カプセル新活用で打開、個室オフィスや定住プランも(豪華カプセルホテル「安心お宿」)
2023年12月13日(水) 配信
「カラオケパセラ」など約20業態100店舗を展開するNSグループ(荻野佳奈子社長、東京都新宿区)が運営する「豪華カプセルホテル安心お宿」は、東京都内5店舗・名古屋・京都の全7店舗を展開している。コロナ禍で休業を余儀なくされたが、カプセルの新たな利用方法としてコワーキングスペースや定住プランを打ち出したことで顧客層のビジネス客や学生の需要に応え、全店の営業再開に至った。これまでについて営業推進室の前田実香氏に話を聞いた。

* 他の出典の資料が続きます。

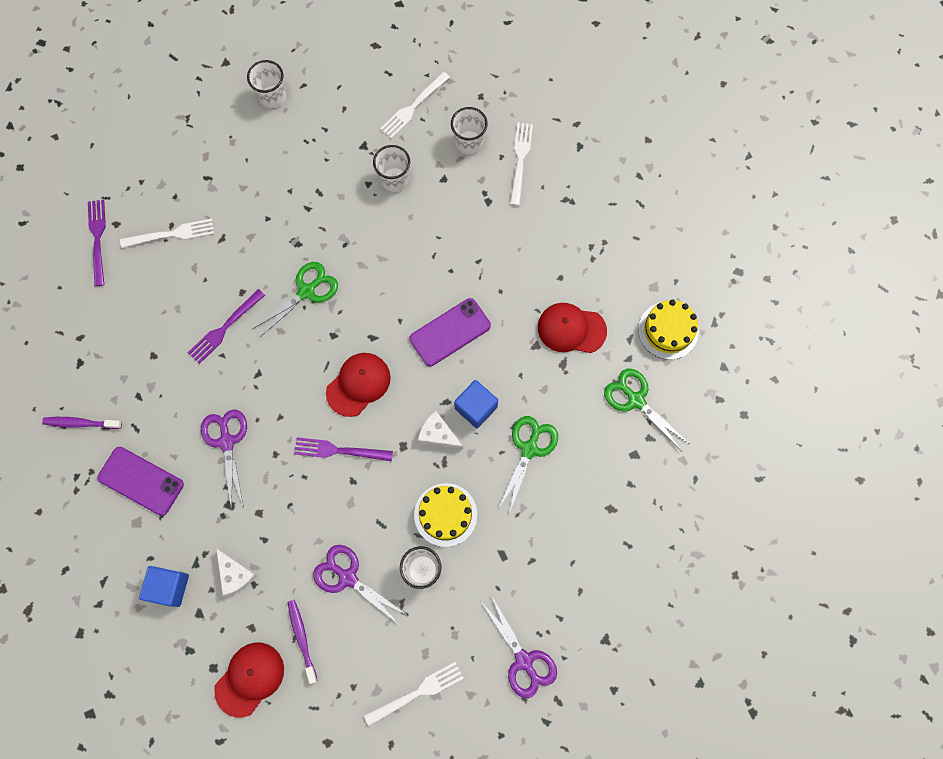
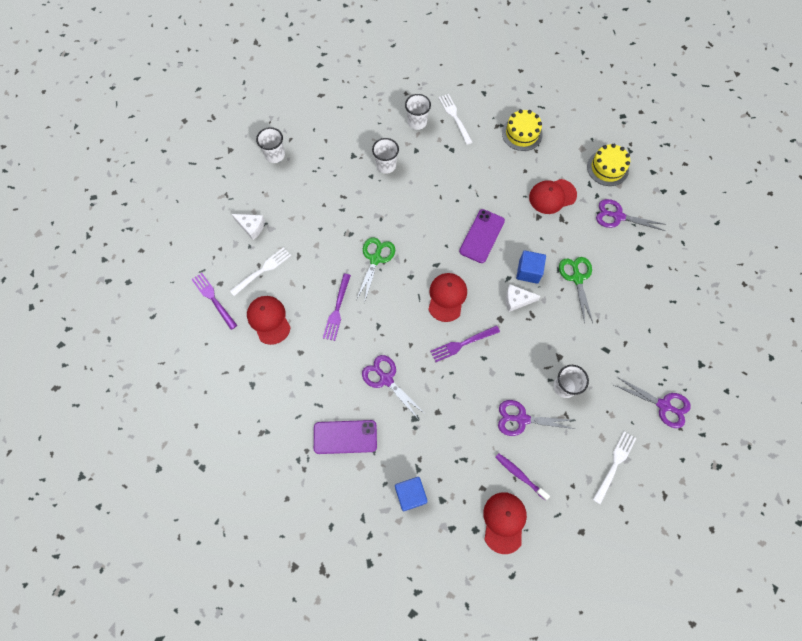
camera: 30 degrees left, 5 degrees down
purple toothbrush [42,417,122,429] -> none
white cheese [216,548,258,596] -> white cheese moved to [232,214,265,240]
white fork [380,72,450,139] -> none
yellow cake [414,483,477,547] -> yellow cake moved to [502,109,542,151]
green scissors [604,369,690,450] -> purple scissors [596,199,666,231]
none -> red cap [247,296,291,345]

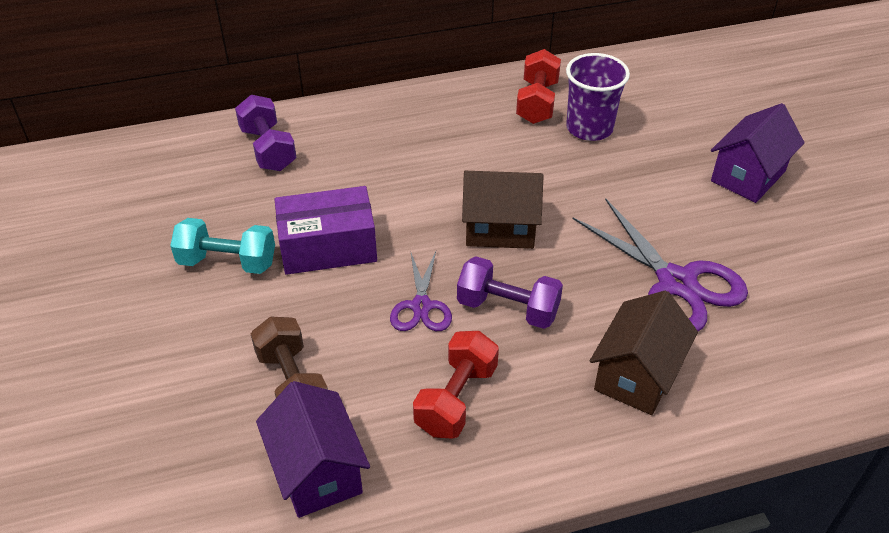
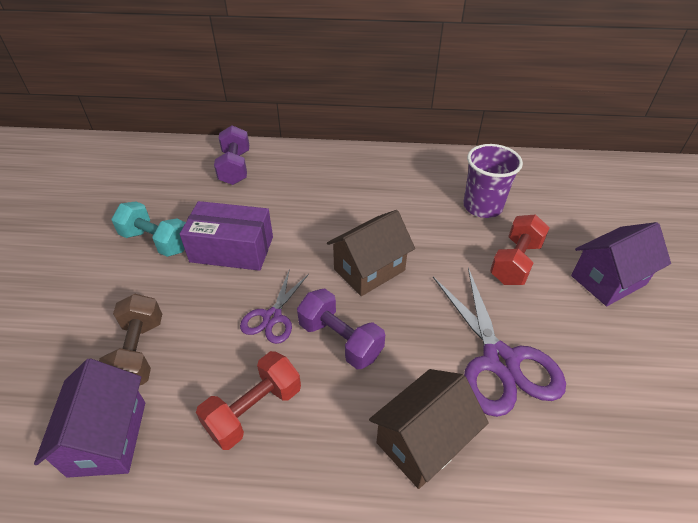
camera: 20 degrees right, 0 degrees up
brown house [462,171,543,249] -> brown house turned 60 degrees counterclockwise [327,210,415,296]
red dumbbell [516,49,561,124] -> red dumbbell moved to [490,214,550,285]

「安心お宿」は現在、「新橋汐留店」「新橋駅前店」「新宿駅前店」「荻窪店」「秋葉原電気街店」「名古屋栄店」「京都四条烏丸店」の全7店舗を展開している。基本的には男性専用のカプセルホテルとして営業しているが、京都店のみ女性の利用にも対応している。館内はオールインクルーシブで、アメニティや館内着、人工温泉だけでなく、ごはん、アルコールなど、すべて込みのカプセルホテル施設として人気を博している。
しかし、コロナ禍を迎えてカプセルホテルの宿泊需要は大きく低下し、「安心お宿」も主要な顧客層であるビジネス客や学生の利用が激減する状況となった。全7店舗が相次いで休業・業態転換せざるを得ない状況に陥ったが、営業維持に向けた措置を実施。需要が少なくなったカプセルの新たな利用方法として、カプセル型のコワーキングスペース「パセラのコワーク」や定住プラン「カプ住」を打ち出した。
「パセラのコワーク」とは、テレワーク勤務に快適な仕事場を提供するコワーキングスペース。「安心お宿」の1フロアをすべてコワーキングスペースとして改装し、カプセルの上下段の仕切りをなくした1人用の個室ブースと、パソコン関連機器の貸し出しやドリンクバーなどの無料サービスによる付加価値で差別化をはかった。
前田氏は「コロナで在宅勤務が増えていた背景を踏まえ、自宅では集中できないお客様のニーズに応えることを可能にしました。在宅勤務が多かった時期には、各カプセルフロアが満室になるくらい利用され、とくに駅近くの新宿駅前店はビジネス客の利用が多かった」と当時を振り返る。
2021年1月~22年末までは、「安心お宿」の一部をパセラのコワークとして運営。現在はコワーキングスペース専用の東新宿、東神田の2店舗を、パセラのコワークとして運営している。
一方のカプセル型定住プラン「カプ住」は、15日間・30日間の2種類を用意した大浴場とフリーラウンジがいつでも使える水道光熱費込みの定住プラン。連泊利用プランよりもお得な価格設定だったこともあり、SNS(交流サイト)を中心に反響が大きく、多くの人が利用された。現在、カプ住プランは「新橋汐留店」「荻窪店」「名古屋栄店」の3店舗限定で提供する。
こうして徐々に通常営業できる店舗を増やしながら迎えた21年12月、ようやく最後の休業店舗の営業を再開し、全7店舗の営業維持が完遂した。
そして、新型コロナ感染症の5類移行後は「ビジネス客の出張利用が復活したほか、訪日外国人旅行(インバウンド)客の利用が増えました。これにより、単価を抑えた連泊利用よりも通常の宿泊予約を増やしていく方向性に戻せるようになりました」(前田氏)。
新しい試みはこれからも積極的に挑戦する。
「新橋汐留店」は12月28日(木)~24年1月7日(日)までの期間限定で、女性限定ホテルとして営業する。前田氏は「兼ねてから、東京都内を中心に女性客から『東京都内の安心お宿に泊まってみたい』という声を多数頂戴していました。要望に応えるべく、期間限定で女性専用の施設として営業いたします。期間中は従業員も全員女性を配置し、女性目線で選んだアメニティなどの無料サービスを多数用意する」と準備に余念がないようす。続けて、「JR新橋駅烏森口より徒歩240秒と好立地なため、年末年始に開催される大型イベントの会場までアクセス抜群です。ぜひサービスを体験してほしい」と話した。
今後について、「さらにサービスに磨きをかけて、これまでカプセルホテルを利用していなかった層の獲得を目指していきます。カプセルホテルのイメージを変えていき、無料サービスやホスピタリティというところでビジネスホテルとシティホテルに勝負していきたい」(前田氏)と力を込めた。